Editor’s note: This article has been updated to reflect recent changes in ETF offerings.
Opendoor Technologies (NASDAQ:OPEN) is having its moment of meme-stock stardom. The real estate technology firm, known best for its iBuying platform, is having its stock price soar almost 290% over the past 30 days, an unlikely hero in the most recent bout of retail-fueled mania. With the second-quarter numbers set to report Tuesday after the closing bell, investors are preparing for a potentially volatile showing.
- OPEN stock is on the move. See real-time price here.
And though most of the spotlight is focused on Reddit forums and short-squeeze talk, a less vocal segment of the market is riding along: Opendoor-exposed ETFs.
Meme-Stock Frenzy Collides With ETF Mechanics
Opendoor’s rapid jump has less to do with conventional valuation measures, and stems more from elevated short interest and a solid Q1 performance. The San Francisco-based company beat revenue estimates and provided positive guidance.
That type of buzz tends to creep into ETFs, particularly those that follow disruptive innovation, real estate technology, or small-cap momentum. Even a small position in a soaring stock can pump short-term ETF returns or introduce surprise volatility.
Also Read: Opendoor Stock Soars As It Dodges Delisting, Cancels Reverse Split
Below are some ETFs that could be receiving an unexpected boost from the Opendoor rally:
- Vanguard Russell 2000 ETF (NASDAQ:VTWO): This Russell 2000 index-tracking ETF has exposure to Opendoor, which is a part of the index.

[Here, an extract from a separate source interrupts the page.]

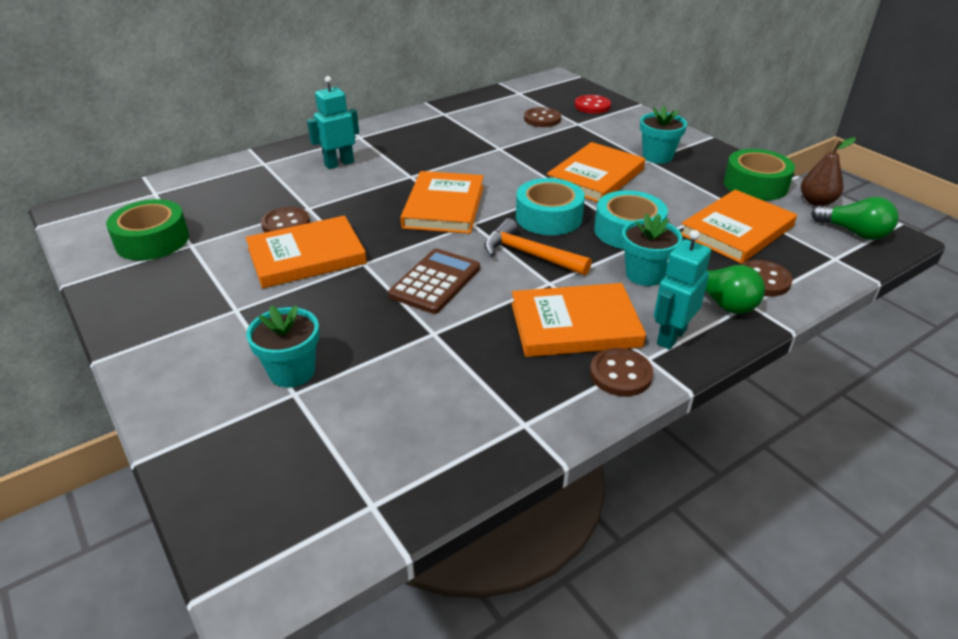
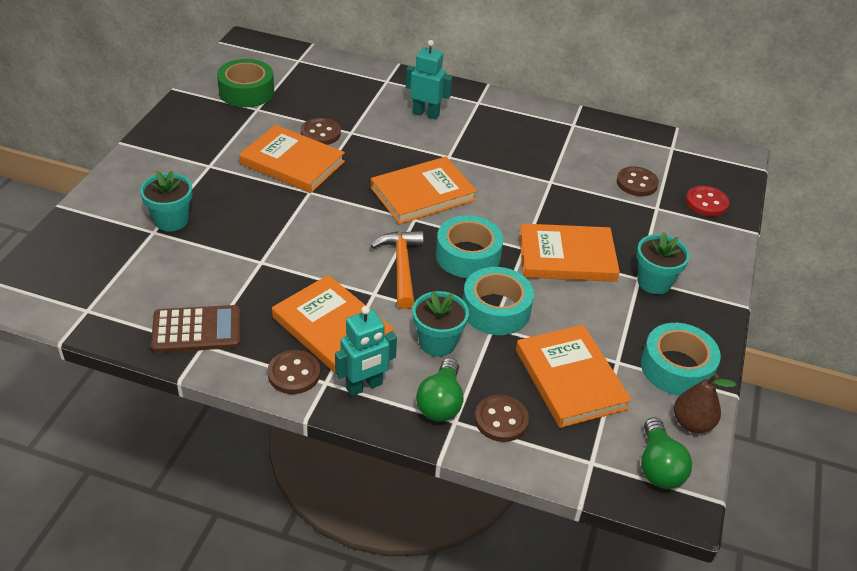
camera: 50 degrees right, 5 degrees up
(435, 282) = (320, 235): brown calculator -> brown calculator (196, 330)
(671, 337) = (364, 386): turquoise robot -> turquoise robot turned 150 degrees clockwise
(736, 230) = (570, 379): orange book -> orange book turned 60 degrees clockwise
(755, 185) = (676, 368): green tape -> turquoise tape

Although its exposure might be modest, a 290% increase can turn a blip into a boost.
- Invesco S&P SmallCap Momentum ETF (XSMO): As Opendoor builds steam, ETFs that follow technical metrics such as price strength and volume could be rebalancing its way, shining a light on open alongside other small-cap favorites.
- iShares U.S. Real Estate ETF (NYSE:IYR) or Real Estate Select Sector SPDR Fund (NYSE:XLRE): Though largely targeting traditional REITs, a few real estate ETFs have experimented with tech-powered housing models. A closer look at existing holdings will reveal whether Opendoor’s bash is spilling into defensive lists.
Warning: Meme Volatility To Come
While the ride has been thrilling, investors need to strap in for a reality check. Opendoor’s fundamentals are still under scrutiny, particularly since it operates in a softening housing market with elevated borrowing costs. Should Tuesday’s earnings fall short or the meme magic wear off, the comedown would be as quick as the climb.
For ETFs, the exposure can be capped in design, but the optics of having a meme rocket (or implosive) in the basket can still raise eyebrows.
For ETF investors, the question is: Is this a flash in the portfolio, or an ongoing trend in real estate disruption? Either way, the second-quarter earnings report could provide clarity.